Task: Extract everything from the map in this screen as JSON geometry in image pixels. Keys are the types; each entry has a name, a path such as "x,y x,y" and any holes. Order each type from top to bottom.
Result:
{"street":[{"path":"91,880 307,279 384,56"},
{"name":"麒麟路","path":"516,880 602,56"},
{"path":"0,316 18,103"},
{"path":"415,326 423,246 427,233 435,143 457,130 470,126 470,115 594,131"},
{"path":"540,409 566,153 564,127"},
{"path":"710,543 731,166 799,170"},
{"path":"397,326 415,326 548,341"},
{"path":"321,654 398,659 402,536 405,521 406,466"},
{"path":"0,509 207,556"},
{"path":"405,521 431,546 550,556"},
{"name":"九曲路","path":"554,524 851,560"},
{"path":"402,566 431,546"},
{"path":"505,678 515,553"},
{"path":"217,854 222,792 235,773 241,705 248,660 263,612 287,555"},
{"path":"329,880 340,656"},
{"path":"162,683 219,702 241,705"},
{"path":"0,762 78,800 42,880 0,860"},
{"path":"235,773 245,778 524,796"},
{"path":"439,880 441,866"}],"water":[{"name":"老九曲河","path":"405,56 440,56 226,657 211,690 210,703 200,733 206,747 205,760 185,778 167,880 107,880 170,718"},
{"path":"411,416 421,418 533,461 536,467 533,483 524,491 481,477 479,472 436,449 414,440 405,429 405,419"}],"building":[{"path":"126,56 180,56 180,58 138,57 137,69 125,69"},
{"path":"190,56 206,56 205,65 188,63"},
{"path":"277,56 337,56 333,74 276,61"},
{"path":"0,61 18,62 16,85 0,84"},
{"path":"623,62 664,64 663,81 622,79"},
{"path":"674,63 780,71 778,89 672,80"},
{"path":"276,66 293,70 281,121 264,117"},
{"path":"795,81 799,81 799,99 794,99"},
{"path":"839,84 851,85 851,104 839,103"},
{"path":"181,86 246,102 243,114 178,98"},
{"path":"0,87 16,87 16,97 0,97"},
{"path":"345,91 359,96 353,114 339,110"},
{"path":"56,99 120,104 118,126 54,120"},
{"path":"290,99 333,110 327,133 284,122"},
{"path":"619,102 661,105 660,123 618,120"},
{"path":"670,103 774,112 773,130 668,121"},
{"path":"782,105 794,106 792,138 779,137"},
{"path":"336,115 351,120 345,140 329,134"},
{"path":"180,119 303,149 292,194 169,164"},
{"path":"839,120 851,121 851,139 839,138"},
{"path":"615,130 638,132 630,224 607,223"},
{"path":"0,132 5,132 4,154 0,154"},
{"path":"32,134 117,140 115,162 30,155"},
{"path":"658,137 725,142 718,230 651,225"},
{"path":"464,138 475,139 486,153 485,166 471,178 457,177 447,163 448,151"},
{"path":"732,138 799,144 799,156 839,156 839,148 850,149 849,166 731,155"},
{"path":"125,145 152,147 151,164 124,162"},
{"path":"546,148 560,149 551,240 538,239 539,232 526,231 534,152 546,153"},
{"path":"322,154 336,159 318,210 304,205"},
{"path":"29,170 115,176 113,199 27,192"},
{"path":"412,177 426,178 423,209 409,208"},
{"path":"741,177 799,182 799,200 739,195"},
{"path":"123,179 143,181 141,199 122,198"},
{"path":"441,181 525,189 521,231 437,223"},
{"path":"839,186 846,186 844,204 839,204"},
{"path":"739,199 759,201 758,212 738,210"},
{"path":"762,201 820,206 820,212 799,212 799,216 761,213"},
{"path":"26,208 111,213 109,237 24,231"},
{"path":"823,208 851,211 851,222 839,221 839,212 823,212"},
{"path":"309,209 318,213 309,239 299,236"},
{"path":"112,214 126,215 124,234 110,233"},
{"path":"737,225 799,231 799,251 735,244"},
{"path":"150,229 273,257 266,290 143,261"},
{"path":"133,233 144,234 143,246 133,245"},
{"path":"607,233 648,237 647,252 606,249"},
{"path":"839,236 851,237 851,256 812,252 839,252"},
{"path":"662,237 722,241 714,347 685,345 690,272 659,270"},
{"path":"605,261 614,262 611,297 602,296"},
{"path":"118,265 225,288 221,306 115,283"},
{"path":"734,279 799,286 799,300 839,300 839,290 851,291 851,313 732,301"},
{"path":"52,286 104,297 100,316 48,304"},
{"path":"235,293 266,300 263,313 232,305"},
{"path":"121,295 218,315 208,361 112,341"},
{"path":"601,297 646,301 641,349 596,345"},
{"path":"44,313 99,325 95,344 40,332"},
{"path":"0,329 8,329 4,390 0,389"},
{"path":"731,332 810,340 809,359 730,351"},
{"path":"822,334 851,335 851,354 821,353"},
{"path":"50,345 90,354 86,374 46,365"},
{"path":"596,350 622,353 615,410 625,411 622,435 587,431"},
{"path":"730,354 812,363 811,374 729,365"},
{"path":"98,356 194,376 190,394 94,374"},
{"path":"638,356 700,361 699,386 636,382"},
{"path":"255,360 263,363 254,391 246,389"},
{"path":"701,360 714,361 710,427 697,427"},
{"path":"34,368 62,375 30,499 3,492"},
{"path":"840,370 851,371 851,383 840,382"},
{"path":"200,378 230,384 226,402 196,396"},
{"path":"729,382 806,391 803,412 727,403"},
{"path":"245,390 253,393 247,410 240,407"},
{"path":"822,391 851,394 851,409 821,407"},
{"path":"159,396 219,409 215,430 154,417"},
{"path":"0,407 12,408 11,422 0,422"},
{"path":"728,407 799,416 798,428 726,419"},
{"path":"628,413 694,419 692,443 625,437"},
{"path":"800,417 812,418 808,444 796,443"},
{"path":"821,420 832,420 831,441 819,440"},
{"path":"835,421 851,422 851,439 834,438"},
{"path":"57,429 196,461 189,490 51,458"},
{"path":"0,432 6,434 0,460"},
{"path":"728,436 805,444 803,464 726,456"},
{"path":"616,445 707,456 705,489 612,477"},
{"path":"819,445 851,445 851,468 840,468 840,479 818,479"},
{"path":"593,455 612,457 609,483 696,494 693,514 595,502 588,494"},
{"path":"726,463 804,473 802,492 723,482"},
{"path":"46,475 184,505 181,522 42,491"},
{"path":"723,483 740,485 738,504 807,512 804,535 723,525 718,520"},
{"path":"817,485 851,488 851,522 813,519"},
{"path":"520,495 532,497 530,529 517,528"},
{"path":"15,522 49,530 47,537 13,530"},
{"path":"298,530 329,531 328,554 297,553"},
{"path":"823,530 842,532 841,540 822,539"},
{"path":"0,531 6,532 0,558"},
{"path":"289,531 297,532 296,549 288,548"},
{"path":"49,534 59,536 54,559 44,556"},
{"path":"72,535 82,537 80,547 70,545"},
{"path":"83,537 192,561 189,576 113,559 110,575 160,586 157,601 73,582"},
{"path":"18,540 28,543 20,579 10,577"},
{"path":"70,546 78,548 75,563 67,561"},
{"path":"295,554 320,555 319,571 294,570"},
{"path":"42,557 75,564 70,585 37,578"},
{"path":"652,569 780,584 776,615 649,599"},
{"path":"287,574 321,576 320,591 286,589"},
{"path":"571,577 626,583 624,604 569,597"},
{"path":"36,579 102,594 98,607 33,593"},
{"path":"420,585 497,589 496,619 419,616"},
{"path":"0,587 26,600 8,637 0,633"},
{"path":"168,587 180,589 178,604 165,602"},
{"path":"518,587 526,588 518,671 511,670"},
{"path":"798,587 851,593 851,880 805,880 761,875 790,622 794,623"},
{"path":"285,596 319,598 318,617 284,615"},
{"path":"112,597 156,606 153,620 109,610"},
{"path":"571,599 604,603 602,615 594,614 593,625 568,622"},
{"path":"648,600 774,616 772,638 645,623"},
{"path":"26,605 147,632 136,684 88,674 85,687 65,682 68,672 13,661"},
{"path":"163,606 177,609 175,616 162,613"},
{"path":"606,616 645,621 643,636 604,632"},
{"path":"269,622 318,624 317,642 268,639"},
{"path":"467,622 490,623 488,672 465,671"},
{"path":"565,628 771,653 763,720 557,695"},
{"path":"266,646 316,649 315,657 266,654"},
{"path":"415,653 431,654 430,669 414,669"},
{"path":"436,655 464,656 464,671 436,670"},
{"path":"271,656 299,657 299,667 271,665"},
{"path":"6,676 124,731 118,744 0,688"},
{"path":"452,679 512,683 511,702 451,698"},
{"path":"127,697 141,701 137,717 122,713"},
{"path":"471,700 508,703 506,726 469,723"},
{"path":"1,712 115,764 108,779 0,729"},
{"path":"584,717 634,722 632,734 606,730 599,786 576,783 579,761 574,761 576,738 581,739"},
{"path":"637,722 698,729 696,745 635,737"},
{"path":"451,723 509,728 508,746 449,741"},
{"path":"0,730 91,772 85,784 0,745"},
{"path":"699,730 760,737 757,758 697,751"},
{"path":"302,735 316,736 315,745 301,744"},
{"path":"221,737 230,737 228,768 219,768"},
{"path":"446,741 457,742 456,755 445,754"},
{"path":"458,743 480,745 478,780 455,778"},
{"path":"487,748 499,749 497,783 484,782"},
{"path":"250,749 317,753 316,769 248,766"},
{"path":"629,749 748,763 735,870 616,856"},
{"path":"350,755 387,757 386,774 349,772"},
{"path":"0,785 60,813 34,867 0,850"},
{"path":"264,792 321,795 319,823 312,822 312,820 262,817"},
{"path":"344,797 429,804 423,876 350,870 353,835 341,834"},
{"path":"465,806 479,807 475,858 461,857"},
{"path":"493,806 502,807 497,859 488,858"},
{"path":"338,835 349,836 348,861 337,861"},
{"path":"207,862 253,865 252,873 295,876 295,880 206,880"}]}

· · ·

## PROBLEM TO SOLVE:
If a line in the data contains the string "name", copy it.

## FINISHED TASK:
Task: Extract everything from the map in this screen as JSON geometry in image pixels. Keys are the types; each entry has a name, a path such as "x,y x,y" and any holes. Order each type from top to bottom.
{"name":"麒麟路","path":"516,880 602,56"},
{"name":"九曲路","path":"554,524 851,560"},
{"path":"439,880 441,866"}],"water":[{"name":"老九曲河","path":"405,56 440,56 226,657 211,690 210,703 200,733 206,747 205,760 185,778 167,880 107,880 170,718"},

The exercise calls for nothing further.